Britons sometimes struggle with their cultural identity as the country assimilates immigrants from its former colonies Ironically, the acquisition of two iconic British auto brands—Jaguar and Land Rover—by Tata Motors of India, has allowed both carmakers to rediscover that special something that made them 20th-century icons.
Both brands had languished under the tutelage of their previous owner, Ford Motor Company, producing vehicles that seemed more suited for the British Museum than the open road. Since the 2008 purchase, Tata Motors has wisely adopted a hands-off approach, giving free rein to in-house engineers and designers. The results are positively inspiring.
This is particularly true of Jaguar, which had been producing cars marred by mass-market, copycat design. That’s all changed now. While hints of the coming transformation were evident in the XF and XK models introduced over the past few years, the 2011 Jaguar XJ is solid confirmation of a new direction. This is a luxury four-door sedan with a look that clearly distinguishes the car from its German and Asian competition.
While other colors are available, the XJ looks best dressed in black for a night on the town. Like many objects of desire, the XJ’s initial appeal is best appreciated from a slight distance. Follow it from an adjacent lane and you’ll note how the elongated shape of the side windows establishes a feeling of fluidity, even as the car’s wide stance imbues it with a sense of power. Three vertical strips on the rear LED brake lights curve up and over the trunk line like cat’s claws. That’s not to say the current XJ is not without controversy—you’ll love or hate the black C-pillar panels that are most questionable on lighter-colored models. For safety reasons, the old iconic leaping cat hood ornament is no longer standard equipment, but the emblem clearly has regained its distinctive character.

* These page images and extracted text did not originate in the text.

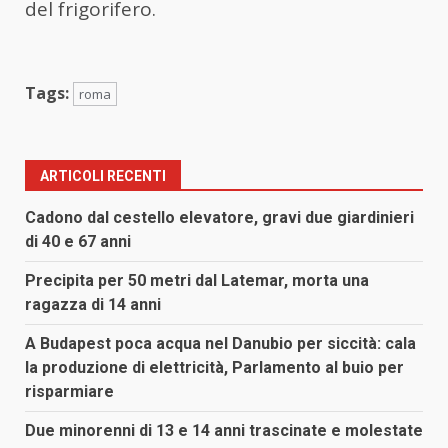
del frigorifero.
Tags:
roma
ARTICOLI RECENTI
Cadono dal cestello elevatore, gravi due giardinieri
di 40 e 67 anni
Precipita per 50 metri dal Latemar, morta una
ragazza di 14 anni
A Budapest poca acqua nel Danubio per siccità: cala
la produzione di elettricità, Parlamento al buio per
risparmiare
Due minorenni di 13 e 14 anni trascinate e molestate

There is a tremendous feeling of light and space inside the cabin thanks to a panoramic glass roof that’s integrated into the roofline. A dark tint and a reflective coating keep the interior from overheating, and electric blinds add another level of protection and privacy.
Design touches like a sweeping instrument panel, a pop-up rotary shifter on the center console, a leather interior and deliberately indulgent oversized retro vents all contribute to a level of sumptuousness that puts you in the enviable position of contemplating your feelings about the leather stitching on the three-spoke steering wheel while listening to the exquisite 1,200-watt Bowers & Wilkins sound system. The rear seats are comfortable, but the long wheelbase version adds five inches of extra legroom at a relatively modest increase in cost.
As befits its name, the Jaguar XJ is quick and quiet, even as the ride remains smooth and stable through the tightest of turns. The chassis is made predominantly with high-tensile strength aluminum, a much harder material to work with than steel, but one that makes the XJ the lightest vehicle in its class. Half of that aluminum is from recycled material, so the car has a green story to tell. Three engine variants are available: a 5.0-liter naturally aspirated V8 with 385 hp, a supercharged 470 hp model and a limited-edition Supersport with 510 hp that growls to 60 mph in 4.7 seconds. Mileage is generally 18 or 19 mpg, depending on the wheelbase length. Prices range from $72,500 to $112,000, depending primarily on engine size and wheelbase length. Instrument displays have been replaced by a high-definition virtual one that adds a bit of theater to the driving experience.